Last year I turned in my press pass, took the federal oath of service and finally gave in to the futuristic silver jumpsuit trend.
In our field, that’s akin to going over to the dark side. But there was a heartwarming reason I went to work for Uncle Sam (I’ll explain the jumpsuit later): the chance to spend a year helping an inner-city public access television station start a youth media program.
With a journalism degree and almost two years at my first reporting job behind me, I was at a juncture Generation J knows well: trying to plan the next career move in a turbulent industry.
I might not have gone the “alternative” route had the youth media project not tugged at my heart. My high school newspaper is the reason I am a journalist, and I wanted those opportunities for students whose schools don’t have student media.
So I signed up for the Digital Arts Service Corps,a group of VISTA members (domestic Peace Corps volunteers) who serve at low-power radio stations, public access television stations, media arts and technology centers, media literacy organizations, rural broadband initiatives, media reform policy advocates, and any organization “building a strong and diverse public media infrastructure.”
My host organization, Media Bridges Cincinnati, is a community media center devoted to helping people communicate through media. As youth channel facilitator, I started a youth media club that produces a TV show, helped develop a local youth channel, and got to witness how engaged and interested young people become when you put a microphone in their hands and let them ask the questions.
Before I joined VISTA, I covered the crime and courts beat at a daily newspaper in a small Appalachian Ohio town, where I loved the slow pace of life, the fast pace of my job and the fact that the digital revolution was as distant as the nearest big city.
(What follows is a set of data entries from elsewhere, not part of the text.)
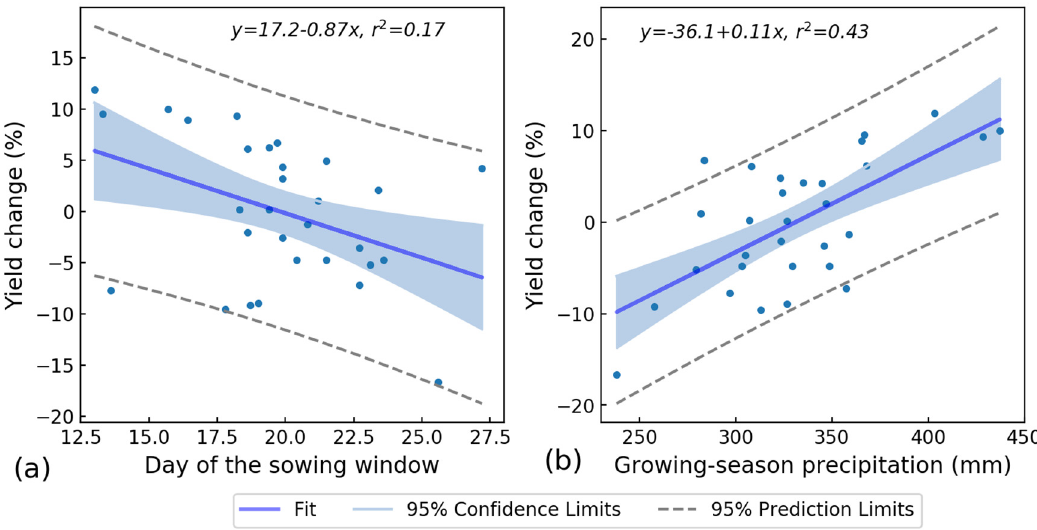
Figure 4. Relationships between simulated national maize yields and ( a ) sowing date and ( b ) growing-season rainfall. Yield, sowing date, and growing-season rainfall are national means across the country, weighted by gridded maize area of 2000 [31]. Sowing date is normalized as the day of the sowing window as in Figure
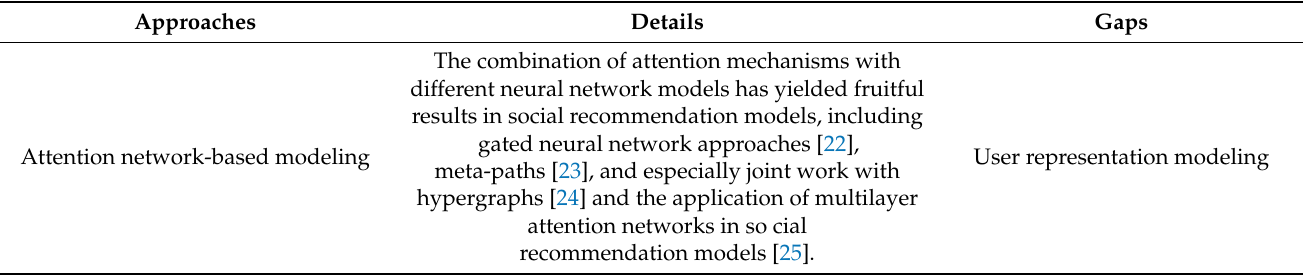
Table 1. Comparison between HGATH and other related works. Approaches Details Gaps The combination of attention mechanisms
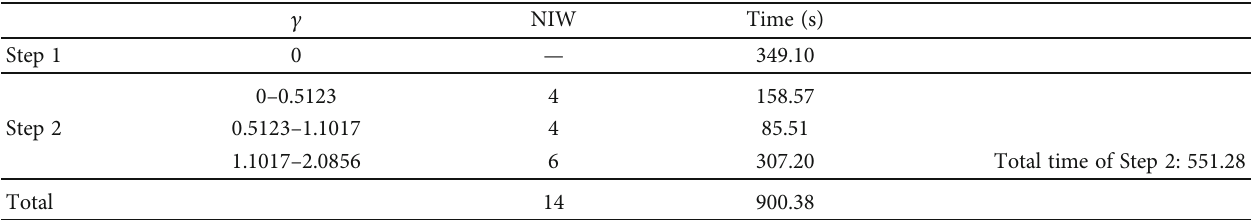
Figure 3: The contours of the ground state density function j ϕ j 2 of (15), where V ω = 0 : 9 , β = 500 , and λ = γβ . Table 2: The execution time (in seconds) for computing the ground state solution of Example 2 by implementing Algorithm 2. NIW: number of iterations in the while loop of Step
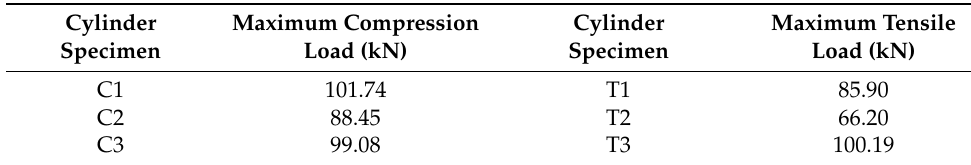
Table 3. Mechanical properties of the concrete mixture.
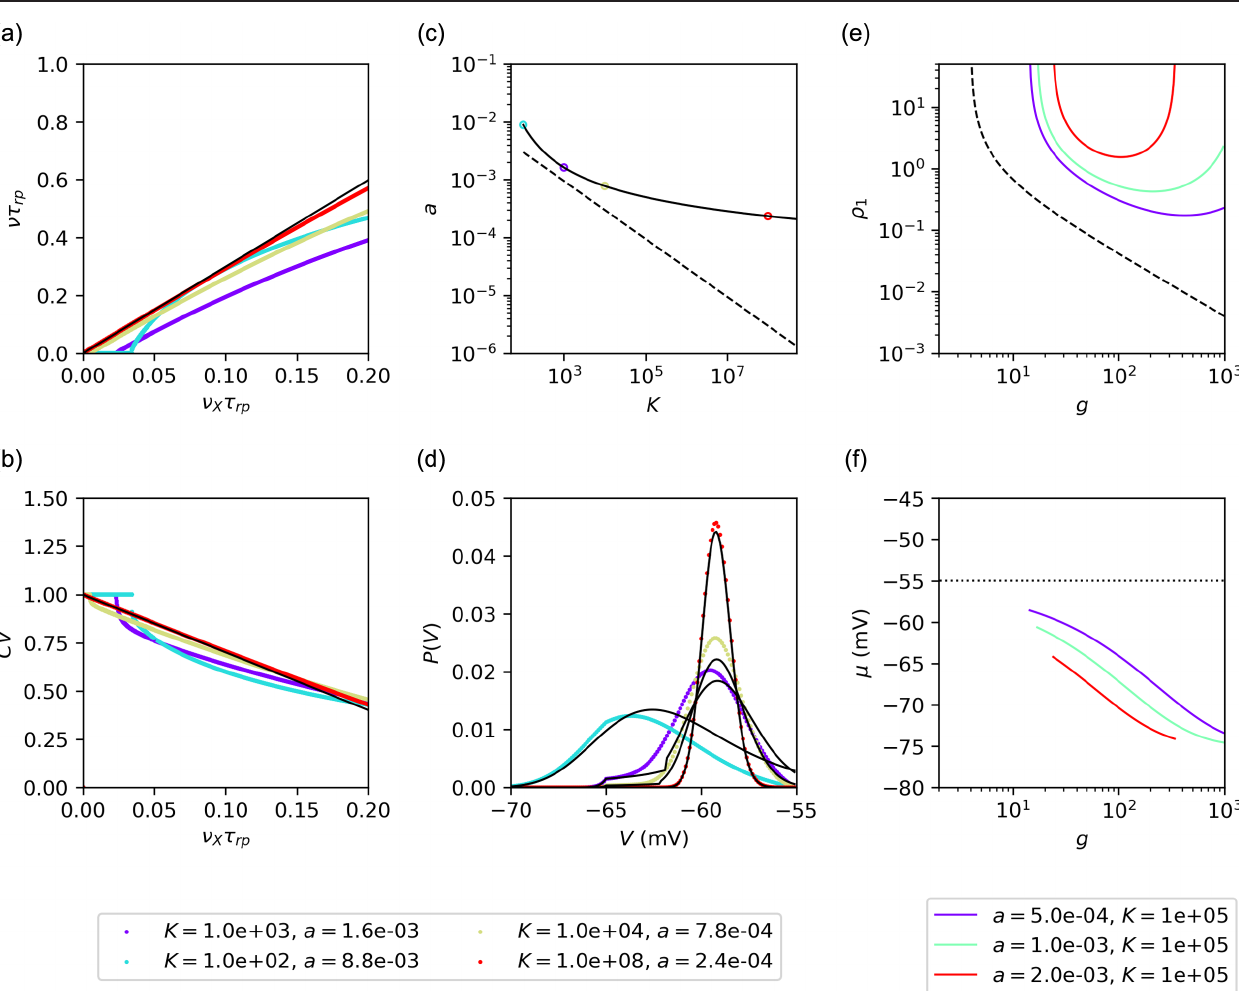
FIG. 12. Strong-coupling limit of networks of conductance-based neurons in model A . Numerically computed network transfer function (a), CV (b), and probability distribution of the membrane potential (d) obtained from Eqs. (D4), (A12), and (B17). Different colors correspond to different values of a and K which are changed according to the scaling relation (D10) (c). As K increases the network transfer function and CV converges to the expression derived in the main text (black lines). Note that, unlike the case of a single neuron, the network transfer functions become linear. The probability distribution of the membrane potential becomes Gaussian and slowly converges to a delta function. (e) and (f) show the network gain and membrane potential, respectively, for different values of a at fixed K . Note that, unlike what happens in current-based networks (black dashed lines), the gain is not monotonic with g . Simulation parameters are as in Fig. 9; in (a) – (d), g ¼ 20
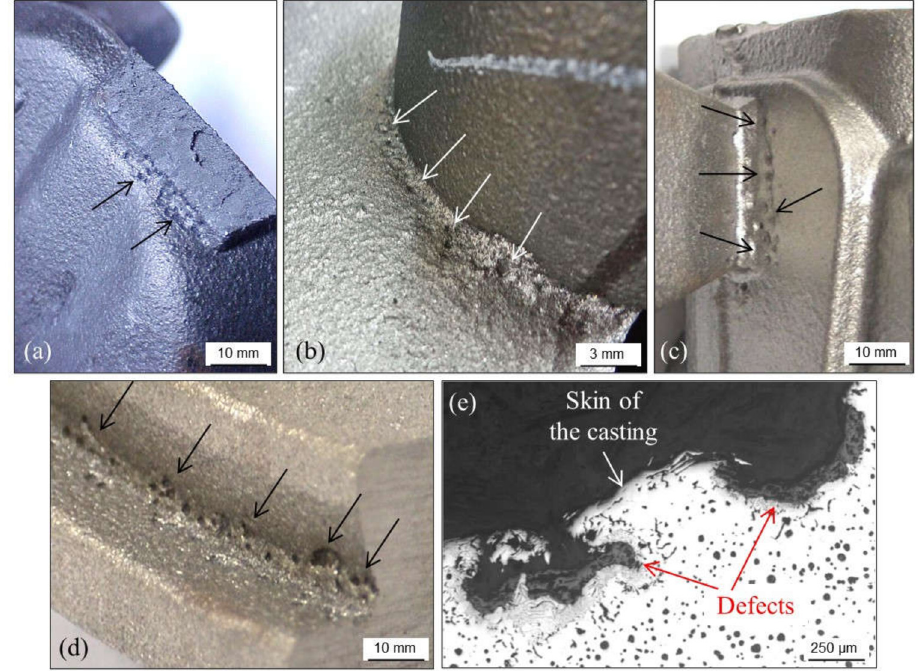
Figure 55. Hot spot defects in different ductile iron castings ( a – d ); metallographic cross section of two hot spot holes ( e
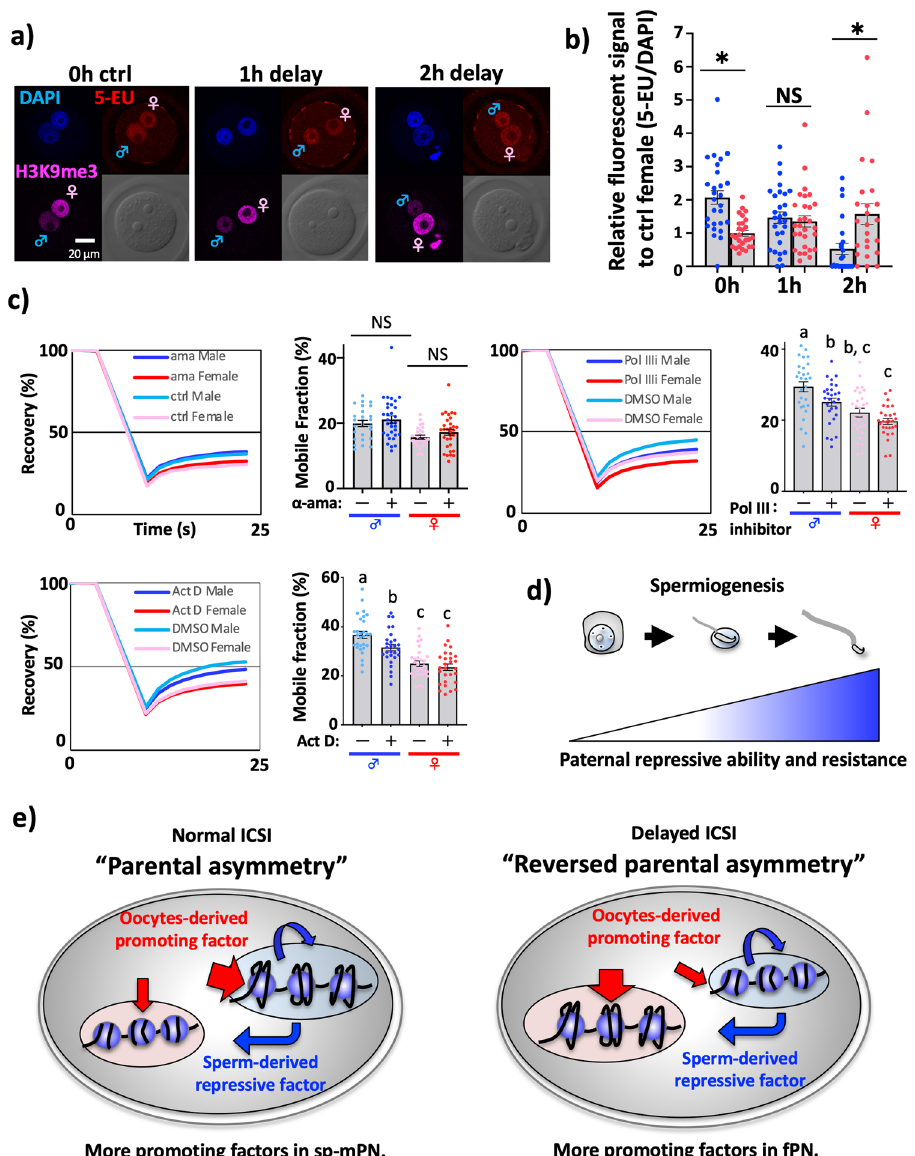
Fig. 3 Chromatin dynamics play a regulatory role for the establishment of parental asymmetric transcriptional activity. a Fluorescence images of 5-EU incorporation in delay ICSI-zygotes were shown. b Relative fl uorescent signals were shown in the bar graph. Asterisks show signi fi cant differences by paired t -test. n = 27, 29, 24, respectively. c The average Recovery curve and MF scores of IVF- zygotes treated with 100- µ g/ml α -amanitin, 0.1- µ g/ml Act. D, 20- µ M Pol IIIi and control zygotes were treated with 1 (Act. D) or 0.1% (Pol IIIi) dimethyl sulfoxide (DMSO) were shown. Treatment with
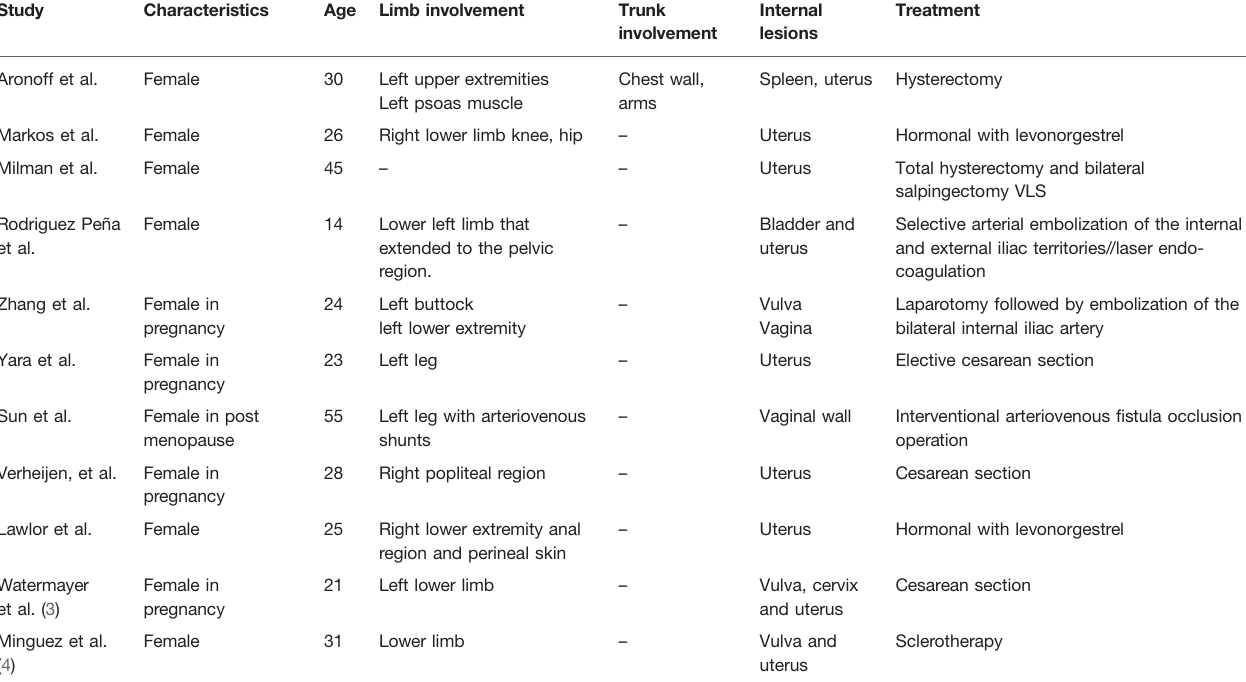
TABLE 1 | Uterine involvement of Klippel – Trenaunay syndrome and respective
The Digital Arts Service Corps issued us the proverbial silver jumpsuit worn by everyone in the future. I imagine us wearing them under our AmeriCorps polo shirts. I’ve learned to shoot and edit video, produce live studio and radio shows, manage Web pages, use social media for outreach and shed my fear of reporting on any platform other than broadsheet.
“In college, they didn’t really teach you what was up-and-coming in journalism,” said Julie Adler, a broadcast journalism graduate who spent her year in the Digital Arts Service Corps training community members to report on their neighborhoods for NeighborMedia.org, a citizen journalism project of Cambridge Community Television.
Denise Cheng, another journalist-turned-volunteer for Digital Arts Service Corps, will spend her second year in the program launching a neighborhood news bureau program funded by a Knight Foundation grant at Grand Rapids Community Media Center.
“Because of what I’m doing at my organization, I can be one of those journalism entrepreneurs in the future,” Cheng said. “I feel like I’m learning more about the entrepreneurial spirit by having to figure out a sustainable model for these grant programs.”
Another Gen-J-age volunteer at Media Bridges, Katie Finnigan, is putting a low-power FM radio station on the air this fall, a responsibility that would be quite a few steps up the ladder at a traditional radio station.
“I liked that the station was new. It wasn’t something with entrenched processes, so it was a challenge, something I could figure out,” she said.
While I miss being a member of the working press, the Digital Arts Service Corps turned out to be a perfect place for an idealistic young journalist. I work with people who respect the First Amendment, believe good journalism is vital to a healthy democracy, value the free flow of information and want to make sure everyone is able to access that information in the future.
Gen-J will probably retire from jobs that bear little outward resemblance to our first cub reporting jobs. We will still be journalists, even if we work for small news outlets, speak in less than 140-character sentences, appear as holograms or wear silver jumpsuits in the future. If anyone would like to try one on, I have a spare.